Le bémol de cette odyssée martienne, c’est évidemment que Leisure Birds arrive quatre décennies après l’âge d’or du genre ; genre Marty McFly redécouvre le futur trois plombes après que le mot psychédélique soit rentré dans le dictionnaire comme un poncif. « Je ne suis pas certain que tout le monde sache vraiment ce que le mot psyché signifie » précise Jake, c’est devenu un terme fourre-tout, une blague dont la conséquence est que pas mal de chansons sonnent maintenant comme un ‘freaky cartoon’’ ». Psychédélique, okay, mais pas que, Leisure Birds cherche avec « Tetrahedron » à visiter les grands espaces ; et pour ça rien de mieux que le synthétiseur, omniprésent sur ce disque très Kubrickien, et par ailleurs instrument du futur par définition – on peut discuter ce point mais le son d’une Gretsch évoquera toujours l’Amérique gominée des sixties, celui d’un Arp Odyssey la conquête spatiale et l’imminente colonisation de Mars, c’est comme ça.
Tel Ayrton Senna, maintenant projetons-nous : comment Leisure Birds envisage-t-il son propre futur ? « Je ne vais prétendre qu’on n’a pas envie d’être écouté par le grand public, et si ça se passe comme ça, c’est formidable.
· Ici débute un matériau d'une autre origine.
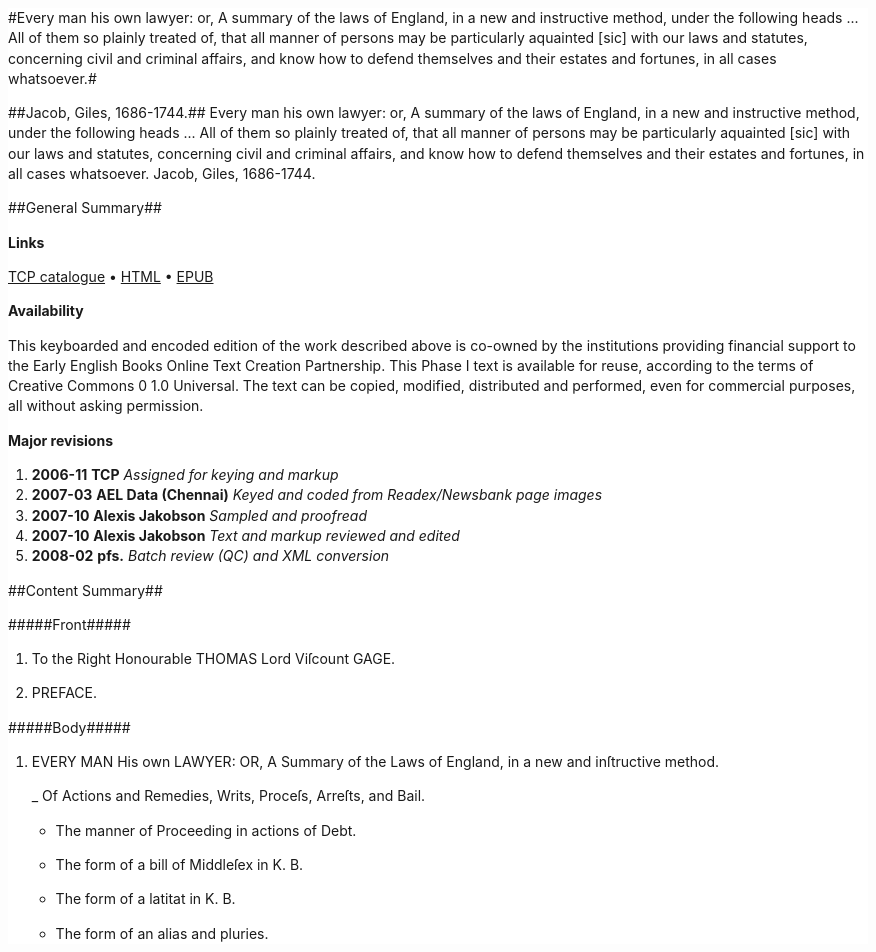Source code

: #Every man his own lawyer: or, A summary of the laws of England, in a new and instructive method, under the following heads ... All of them so plainly treated of, that all manner of persons may be particularly aquainted [sic] with our laws and statutes, concerning civil and criminal affairs, and know how to defend themselves and their estates and fortunes, in all cases whatsoever.#

##Jacob, Giles, 1686-1744.##
Every man his own lawyer: or, A summary of the laws of England, in a new and instructive method, under the following heads ... All of them so plainly treated of, that all manner of persons may be particularly aquainted [sic] with our laws and statutes, concerning civil and criminal affairs, and know how to defend themselves and their estates and fortunes, in all cases whatsoever.
Jacob, Giles, 1686-1744.

##General Summary##

**Links**

[TCP catalogue](http://www.ota.ox.ac.uk/tcp/)  • 
[HTML](http://tei.it.ox.ac.uk/tcp/Texts-HTML/free/N08/N08551.html)  • 
[EPUB](http://tei.it.ox.ac.uk/tcp/Texts-EPUB/free/N08/N08551.epub)

**Availability**

This keyboarded and encoded edition of the
	       work described above is co-owned by the institutions
	       providing financial support to the Early English Books
	       Online Text Creation Partnership. This Phase I text is
	       available for reuse, according to the terms of Creative
	       Commons 0 1.0 Universal. The text can be copied,
	       modified, distributed and performed, even for
	       commercial purposes, all without asking permission.

**Major revisions**

1. __2006-11__ __TCP__ *Assigned for keying and markup*
1. __2007-03__ __AEL Data (Chennai)__ *Keyed and coded from Readex/Newsbank page images*
1. __2007-10__ __Alexis Jakobson__ *Sampled and proofread*
1. __2007-10__ __Alexis Jakobson__ *Text and markup reviewed and edited*
1. __2008-02__ __pfs.__ *Batch review (QC) and XML conversion*

##Content Summary##

#####Front#####

1. To the Right Honourable THOMAS Lord Viſcount GAGE.

1. PREFACE.

#####Body#####

1. EVERY MAN His own LAWYER: OR, A Summary of the Laws of England, in a new and inſtructive method.

    _ Of Actions and Remedies, Writs, Proceſs, Arreſts, and Bail.

      * The manner of Proceeding in actions of Debt.

      * The form of a bill of Middleſex in K. B.

      * The form of a latitat in K. B.

      * The form of an alias and pluries.
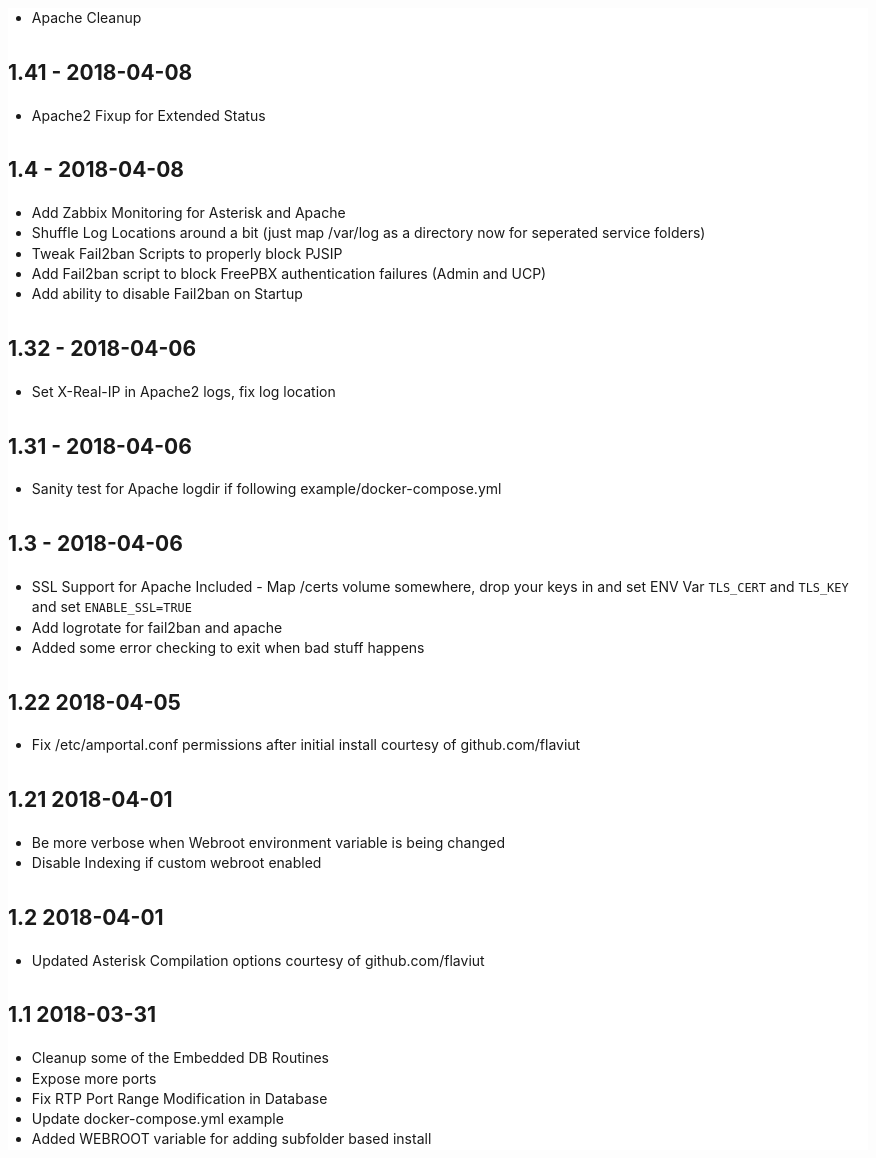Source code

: * Apache Cleanup

## 1.41 - 2018-04-08 <dave at tiredofit dot ca>

* Apache2 Fixup for Extended Status

## 1.4 - 2018-04-08 <dave at tiredofit dot ca>

* Add Zabbix Monitoring for Asterisk and Apache
* Shuffle Log Locations around a bit (just map /var/log as a directory now for seperated service folders)
* Tweak Fail2ban Scripts to properly block PJSIP
* Add Fail2ban script to block FreePBX authentication failures (Admin and UCP)
* Add ability to disable Fail2ban on Startup

## 1.32 - 2018-04-06 <dave at tiredofit dot ca>

* Set X-Real-IP in Apache2 logs, fix log location

## 1.31 - 2018-04-06 <dave at tiredofit dot ca>

* Sanity test for Apache logdir if following example/docker-compose.yml

## 1.3 - 2018-04-06 <dave at tiredofit dot ca>

* SSL Support for Apache Included - Map /certs volume somewhere, drop your keys in and set ENV Var `TLS_CERT` and `TLS_KEY` and set `ENABLE_SSL=TRUE`
* Add logrotate for fail2ban and apache
* Added some error checking to exit when bad stuff happens

## 1.22 2018-04-05 <dave at tiredofit dot ca>

* Fix /etc/amportal.conf permissions after initial install courtesy of github.com/flaviut

## 1.21 2018-04-01 <dave at tiredofit dot ca>

* Be more verbose when Webroot environment variable is being changed
* Disable Indexing if custom webroot enabled

## 1.2 2018-04-01 <dave at tiredofit dot ca>

* Updated Asterisk Compilation options courtesy of github.com/flaviut

## 1.1 2018-03-31 <dave at tiredofit dot ca>

* Cleanup some of the Embedded DB Routines
* Expose more ports
* Fix RTP Port Range Modification in Database
* Update docker-compose.yml example
* Added WEBROOT variable for adding subfolder based install
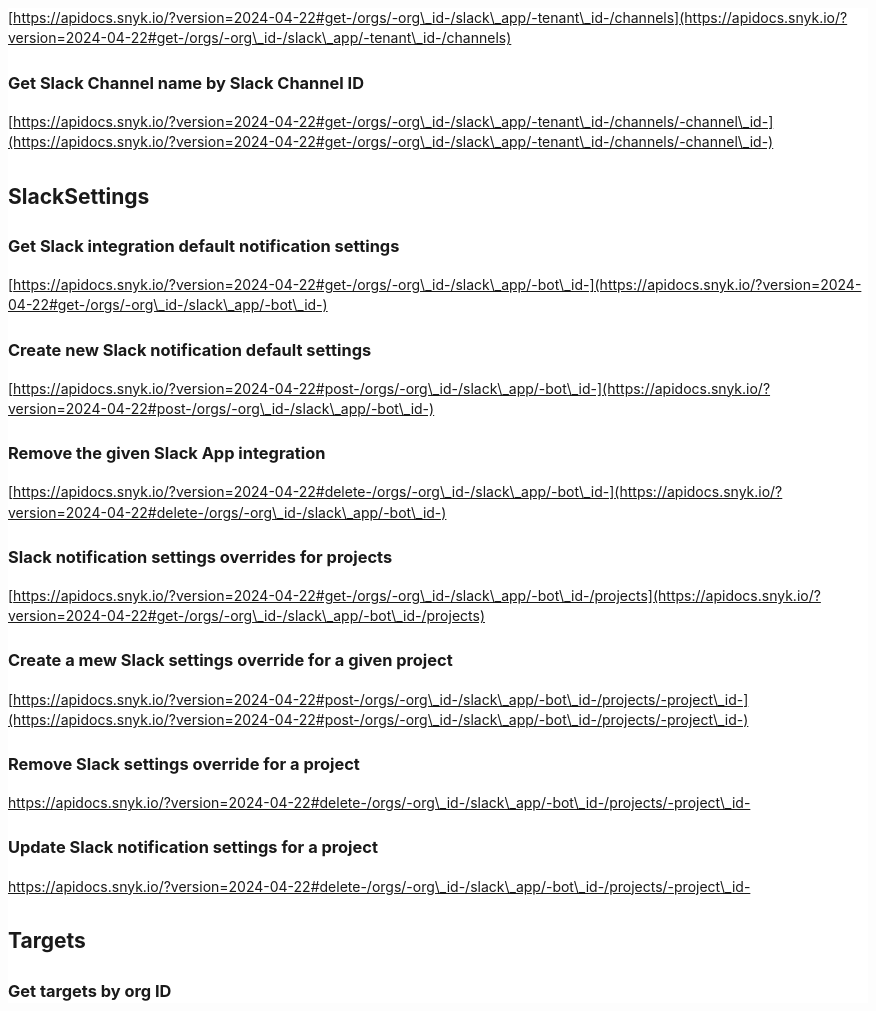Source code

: [https://apidocs.snyk.io/?version=2024-04-22#get-/orgs/-org\_id-/slack\_app/-tenant\_id-/channels](https://apidocs.snyk.io/?version=2024-04-22#get-/orgs/-org\_id-/slack\_app/-tenant\_id-/channels)

### Get Slack Channel name by Slack Channel ID

[https://apidocs.snyk.io/?version=2024-04-22#get-/orgs/-org\_id-/slack\_app/-tenant\_id-/channels/-channel\_id-](https://apidocs.snyk.io/?version=2024-04-22#get-/orgs/-org\_id-/slack\_app/-tenant\_id-/channels/-channel\_id-)

## SlackSettings

### Get Slack integration default notification settings

[https://apidocs.snyk.io/?version=2024-04-22#get-/orgs/-org\_id-/slack\_app/-bot\_id-](https://apidocs.snyk.io/?version=2024-04-22#get-/orgs/-org\_id-/slack\_app/-bot\_id-)

### Create new Slack notification default settings

[https://apidocs.snyk.io/?version=2024-04-22#post-/orgs/-org\_id-/slack\_app/-bot\_id-](https://apidocs.snyk.io/?version=2024-04-22#post-/orgs/-org\_id-/slack\_app/-bot\_id-)

### Remove the given Slack App integration

[https://apidocs.snyk.io/?version=2024-04-22#delete-/orgs/-org\_id-/slack\_app/-bot\_id-](https://apidocs.snyk.io/?version=2024-04-22#delete-/orgs/-org\_id-/slack\_app/-bot\_id-)

### Slack notification settings overrides for projects

[https://apidocs.snyk.io/?version=2024-04-22#get-/orgs/-org\_id-/slack\_app/-bot\_id-/projects](https://apidocs.snyk.io/?version=2024-04-22#get-/orgs/-org\_id-/slack\_app/-bot\_id-/projects)

### Create a mew Slack settings override for a given project

[https://apidocs.snyk.io/?version=2024-04-22#post-/orgs/-org\_id-/slack\_app/-bot\_id-/projects/-project\_id-](https://apidocs.snyk.io/?version=2024-04-22#post-/orgs/-org\_id-/slack\_app/-bot\_id-/projects/-project\_id-)

### Remove Slack settings override for a project

https://apidocs.snyk.io/?version=2024-04-22#delete-/orgs/-org\_id-/slack\_app/-bot\_id-/projects/-project\_id-

### Update Slack notification settings for a project

https://apidocs.snyk.io/?version=2024-04-22#delete-/orgs/-org\_id-/slack\_app/-bot\_id-/projects/-project\_id-

## Targets

### Get targets by org ID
Mais si les gens découvrent nos albums dans plusieurs décennies, voire plusieurs siècles, c’est cool aussi. Vu l’histoire du groupe, ce serait peut-être même encore plus cohérent ».
On résume : un groupe qui vise la post-postérité avec du psychédélisme made in 1967, un nom d’album qui ne veut rien dire avec des chansons taillées pour la troisième dimension…. Leisure Birds, de drôles d’oiseaux drogués à l’acide Barrett.
Leisure Birds // Tetrahedron// Sortie le 18 aout chez Totally Gross National Product
http://totallygrossnationalproduct.com/artists/leisure-birds
4 commentaires
faites plutôt un article sur les lumerians
Coucou :
http://gonzai.com/lumerians-transmissions-from-telos-vol-iv/
http://gonzai.com/lumerians-exclu-le-clip-de-smokie-and-lady-chronus/
et programmé sur une soirée Gonzaï il y a 1 an : http://gonzai.com/gonzai-xv-lumerians-eternal-tapestry-steeple-remove/
Cette chute est interdite par la convention de Genève depuis quatorze ans.
Un groupe de ‘jeunes’ qui font de la musique de vieux (99% du rock indé aujourd’hui), avec de vieilles machines (super pas originale), de vieilles ficelles technique (super ennuyeux) devant un publique de vieux (faut pas rêver non plus). Et avec la prétention de se positionner entre 1967 et 2067!?? … Cherchez l’erreur!